_Görevler:_
**A.** Metne göre aşağıdaki soruları yanıtlayın:
(i) 11. Yargı Paketi'ne ilişkin basın açıklamasını hangi grup yayınladı?
(ii) Açıklama kimlerin imzasını taşıyor?
(iii) Açıklamaya göre bu girişimler her bireyin hangi haklarına ve değerlerine yönelik açık bir tehdittir?
**B.** Listenin ilk satırıyla başlayıp "genus: Mallophora" içeren satırla biten kısmını, "common name" ifadesini her geçtiği yerde "vernacular name" ile değiştirerek ve başka hiçbir şeye dokunmadan yeniden yazın. Yalnızca bu kısmı verin.

____ Metin

30/10/2025 | Yazar: Kaos GL

Eşitlik İçin Sosyal Hizmet Uzmanları ve Akademisyenleri, yargı paketindeki LGBTİ+ karşıtı düzenlemelerin bilim dışı olduğunu vurguladı; dayanışma çağrısı yaptı.

Eşitlik İçin Sosyal Hizmet Grubu’ndan yargı paketi açıklaması: “Ne kimlikler ne bedenler ne de hayatlar pazarlık konusu yapılabilir” Kaos GL - LGBTİ+ Haber Portalı

Fotoğraf: Dilara Açıkgöz / csgorselarsiv.org

Eşitlik İçin Sosyal Hizmet Grubu, LGBTİ+ karşıtı düzenlemeler içeren 11. Yargı Paketi’ne ilişkin basın açıklaması yayınladı.

Sosyal hizmet uzmanları ve akademisyenlerinin imzasını taşıyan açıklamada “Cinsiyet kimliğiyle ilgili yasal düzenleme girişimleri kabul edilemez! Transların sağlık ve yaşam hakkı hedef alınıyor! 11. Yargı Paketi toplumsal barışı tehdit ediyor!” ifadeleri kullanıldı.

Açıklamada, yargı paketinin bilimsel temelden uzak, politik çıkarlarla şekillenmiş ve insan onuruna aykırı bir müdahale olduğu vurgulandı:

Bizler, insan hakları, sosyal adalet ve eşitlik ilkelerine bağlı sosyal hizmet uzmanları ve akademisyenleri olarak, 11. Yargı Paketi kapsamında gündeme gelen cinsiyet kimliğiyle ilgili yasal düzenleme girişimlerini derin bir kaygı ve güçlü bir toplumsal sorumluluk duygusuyla karşılıyoruz. Bu girişimler, yalnızca transların değil, her bireyin sağlık hakkına, beden bütünlüğüne, yaşam hakkına ve demokratik değerlere yönelik açık bir tehdittir. Toplumsal cinsiyet kimliğini 'düzenleme' iddiasındaki her adım, bilimsel temelden uzak, politik çıkarlarla şekillenmiş ve insan onuruna aykırı bir müdahaledir.”

________
____ Çıkarılan Liste

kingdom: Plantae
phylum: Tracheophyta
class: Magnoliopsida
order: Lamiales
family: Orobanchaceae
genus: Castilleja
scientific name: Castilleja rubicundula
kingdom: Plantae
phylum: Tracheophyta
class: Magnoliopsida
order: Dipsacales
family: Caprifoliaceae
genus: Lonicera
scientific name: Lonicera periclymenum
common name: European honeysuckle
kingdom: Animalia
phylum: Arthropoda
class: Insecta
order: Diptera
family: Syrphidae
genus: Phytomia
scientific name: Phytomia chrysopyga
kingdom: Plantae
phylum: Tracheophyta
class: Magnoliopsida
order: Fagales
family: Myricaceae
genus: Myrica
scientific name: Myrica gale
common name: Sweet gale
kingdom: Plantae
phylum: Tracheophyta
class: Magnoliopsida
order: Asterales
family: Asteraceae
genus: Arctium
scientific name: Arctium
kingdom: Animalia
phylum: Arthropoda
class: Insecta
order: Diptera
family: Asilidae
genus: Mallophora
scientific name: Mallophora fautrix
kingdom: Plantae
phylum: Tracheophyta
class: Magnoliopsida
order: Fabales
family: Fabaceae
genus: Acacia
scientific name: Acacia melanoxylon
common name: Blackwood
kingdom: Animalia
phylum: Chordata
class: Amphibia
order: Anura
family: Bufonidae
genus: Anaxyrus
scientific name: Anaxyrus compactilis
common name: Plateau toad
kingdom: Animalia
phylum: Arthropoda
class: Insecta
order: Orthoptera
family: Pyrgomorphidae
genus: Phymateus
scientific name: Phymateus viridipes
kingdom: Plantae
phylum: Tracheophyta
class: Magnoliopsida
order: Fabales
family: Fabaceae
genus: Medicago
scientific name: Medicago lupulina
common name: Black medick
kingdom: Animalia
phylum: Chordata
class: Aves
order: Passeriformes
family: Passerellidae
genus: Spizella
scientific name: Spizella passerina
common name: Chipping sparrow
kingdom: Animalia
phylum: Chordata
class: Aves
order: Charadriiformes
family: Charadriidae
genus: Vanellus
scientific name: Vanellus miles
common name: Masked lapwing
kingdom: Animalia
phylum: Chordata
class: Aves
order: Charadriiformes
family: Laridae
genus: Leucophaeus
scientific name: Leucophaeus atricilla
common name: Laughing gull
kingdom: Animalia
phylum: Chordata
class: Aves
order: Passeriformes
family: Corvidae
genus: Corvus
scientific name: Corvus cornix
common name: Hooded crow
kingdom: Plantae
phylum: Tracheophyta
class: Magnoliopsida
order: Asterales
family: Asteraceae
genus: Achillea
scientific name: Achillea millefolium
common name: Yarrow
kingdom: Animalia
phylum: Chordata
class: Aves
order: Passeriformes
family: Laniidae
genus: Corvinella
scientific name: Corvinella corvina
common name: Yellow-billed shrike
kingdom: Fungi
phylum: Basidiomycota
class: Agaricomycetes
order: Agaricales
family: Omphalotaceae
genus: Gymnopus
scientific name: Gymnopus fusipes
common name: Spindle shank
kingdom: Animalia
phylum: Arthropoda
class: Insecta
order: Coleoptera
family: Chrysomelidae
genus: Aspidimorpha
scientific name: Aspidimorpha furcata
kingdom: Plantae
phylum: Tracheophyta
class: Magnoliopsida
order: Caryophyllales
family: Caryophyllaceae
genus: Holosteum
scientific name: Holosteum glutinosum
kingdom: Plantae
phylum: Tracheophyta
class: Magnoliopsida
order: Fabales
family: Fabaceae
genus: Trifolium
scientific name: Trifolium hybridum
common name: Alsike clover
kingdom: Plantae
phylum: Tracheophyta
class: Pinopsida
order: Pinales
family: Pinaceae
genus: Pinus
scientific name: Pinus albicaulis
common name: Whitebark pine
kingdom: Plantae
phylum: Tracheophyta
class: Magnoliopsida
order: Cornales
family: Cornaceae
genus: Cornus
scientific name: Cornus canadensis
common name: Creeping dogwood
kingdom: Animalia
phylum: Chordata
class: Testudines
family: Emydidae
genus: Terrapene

________

_Tam Çözümler:_
**A.**
(i) Eşitlik İçin Sosyal Hizmet Grubu.
(ii) Sosyal hizmet uzmanları ve akademisyenlerinin.
(iii) Sağlık hakkına, beden bütünlüğüne, yaşam hakkına ve demokratik değerlere.

**B.**
kingdom: Plantae
phylum: Tracheophyta
class: Magnoliopsida
order: Lamiales
family: Orobanchaceae
genus: Castilleja
scientific name: Castilleja rubicundula
kingdom: Plantae
phylum: Tracheophyta
class: Magnoliopsida
order: Dipsacales
family: Caprifoliaceae
genus: Lonicera
scientific name: Lonicera periclymenum
vernacular name: European honeysuckle
kingdom: Animalia
phylum: Arthropoda
class: Insecta
order: Diptera
family: Syrphidae
genus: Phytomia
scientific name: Phytomia chrysopyga
kingdom: Plantae
phylum: Tracheophyta
class: Magnoliopsida
order: Fagales
family: Myricaceae
genus: Myrica
scientific name: Myrica gale
vernacular name: Sweet gale
kingdom: Plantae
phylum: Tracheophyta
class: Magnoliopsida
order: Asterales
family: Asteraceae
genus: Arctium
scientific name: Arctium
kingdom: Animalia
phylum: Arthropoda
class: Insecta
order: Diptera
family: Asilidae
genus: Mallophora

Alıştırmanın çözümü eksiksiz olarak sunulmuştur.